__To do__
From the entries below, retype only the lines from the one with "BEHALF OF ANY**" through the one with "Institute (EMMI), or", exactly as written.

- - -

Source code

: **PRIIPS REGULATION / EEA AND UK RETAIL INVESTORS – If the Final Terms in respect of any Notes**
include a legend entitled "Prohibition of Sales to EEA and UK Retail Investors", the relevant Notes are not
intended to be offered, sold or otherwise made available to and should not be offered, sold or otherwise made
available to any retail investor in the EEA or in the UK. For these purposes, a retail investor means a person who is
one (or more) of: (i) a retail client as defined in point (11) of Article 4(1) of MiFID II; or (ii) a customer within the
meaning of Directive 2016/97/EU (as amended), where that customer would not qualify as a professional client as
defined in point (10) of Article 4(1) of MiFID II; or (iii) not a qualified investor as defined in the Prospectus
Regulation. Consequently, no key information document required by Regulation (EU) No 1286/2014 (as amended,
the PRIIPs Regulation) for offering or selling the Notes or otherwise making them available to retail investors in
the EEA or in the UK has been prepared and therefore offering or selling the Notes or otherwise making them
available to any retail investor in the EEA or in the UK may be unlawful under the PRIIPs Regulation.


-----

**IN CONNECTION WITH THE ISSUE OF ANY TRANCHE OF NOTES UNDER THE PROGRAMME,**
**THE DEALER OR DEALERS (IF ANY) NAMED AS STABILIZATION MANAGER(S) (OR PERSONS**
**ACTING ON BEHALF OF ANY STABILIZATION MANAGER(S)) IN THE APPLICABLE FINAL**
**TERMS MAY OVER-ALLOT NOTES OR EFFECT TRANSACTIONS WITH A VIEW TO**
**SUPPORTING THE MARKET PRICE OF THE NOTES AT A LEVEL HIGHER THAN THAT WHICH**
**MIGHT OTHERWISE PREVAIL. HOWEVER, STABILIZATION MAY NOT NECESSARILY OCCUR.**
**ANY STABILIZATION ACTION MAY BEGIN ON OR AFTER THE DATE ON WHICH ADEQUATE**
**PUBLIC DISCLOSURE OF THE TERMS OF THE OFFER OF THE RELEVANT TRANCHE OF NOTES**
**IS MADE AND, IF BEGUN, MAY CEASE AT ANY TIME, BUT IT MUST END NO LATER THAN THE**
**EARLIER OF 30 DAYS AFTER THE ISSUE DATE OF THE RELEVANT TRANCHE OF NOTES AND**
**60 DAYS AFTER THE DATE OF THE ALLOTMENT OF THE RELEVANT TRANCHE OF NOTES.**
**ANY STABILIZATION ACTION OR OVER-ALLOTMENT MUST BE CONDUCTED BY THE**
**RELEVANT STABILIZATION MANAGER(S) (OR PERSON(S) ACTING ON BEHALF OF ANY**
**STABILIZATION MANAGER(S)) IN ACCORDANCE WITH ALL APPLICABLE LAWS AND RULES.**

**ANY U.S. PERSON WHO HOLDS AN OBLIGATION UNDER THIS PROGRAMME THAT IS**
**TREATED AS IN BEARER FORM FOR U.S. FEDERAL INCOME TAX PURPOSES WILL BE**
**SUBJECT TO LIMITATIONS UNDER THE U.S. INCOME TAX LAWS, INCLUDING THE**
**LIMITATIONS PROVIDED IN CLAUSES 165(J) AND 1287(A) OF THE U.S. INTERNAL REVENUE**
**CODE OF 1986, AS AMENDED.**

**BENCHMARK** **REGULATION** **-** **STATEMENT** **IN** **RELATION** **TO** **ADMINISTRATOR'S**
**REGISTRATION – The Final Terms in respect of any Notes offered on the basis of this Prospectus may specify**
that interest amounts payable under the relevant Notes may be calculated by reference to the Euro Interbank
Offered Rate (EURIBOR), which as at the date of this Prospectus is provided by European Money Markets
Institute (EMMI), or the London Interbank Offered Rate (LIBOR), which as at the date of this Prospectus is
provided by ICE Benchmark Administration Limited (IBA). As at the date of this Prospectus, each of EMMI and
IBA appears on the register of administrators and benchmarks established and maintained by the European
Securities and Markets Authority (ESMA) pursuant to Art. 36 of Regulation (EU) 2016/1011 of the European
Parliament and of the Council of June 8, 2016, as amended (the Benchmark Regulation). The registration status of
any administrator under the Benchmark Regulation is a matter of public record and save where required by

- - -

__Solution for this task__
**RELEVANT STABILIZATION MANAGER(S) (OR PERSON(S) ACTING ON BEHALF OF ANY**
**STABILIZATION MANAGER(S)) IN ACCORDANCE WITH ALL APPLICABLE LAWS AND RULES.**

**ANY U.S. PERSON WHO HOLDS AN OBLIGATION UNDER THIS PROGRAMME THAT IS**
**TREATED AS IN BEARER FORM FOR U.S. FEDERAL INCOME TAX PURPOSES WILL BE**
**SUBJECT TO LIMITATIONS UNDER THE U.S. INCOME TAX LAWS, INCLUDING THE**
**LIMITATIONS PROVIDED IN CLAUSES 165(J) AND 1287(A) OF THE U.S. INTERNAL REVENUE**
**CODE OF 1986, AS AMENDED.**

**BENCHMARK** **REGULATION** **-** **STATEMENT** **IN** **RELATION** **TO** **ADMINISTRATOR'S**
**REGISTRATION – The Final Terms in respect of any Notes offered on the basis of this Prospectus may specify**
that interest amounts payable under the relevant Notes may be calculated by reference to the Euro Interbank
Offered Rate (EURIBOR), which as at the date of this Prospectus is provided by European Money Markets
Institute (EMMI), or the London Interbank Offered Rate (LIBOR), which as at the date of this Prospectus is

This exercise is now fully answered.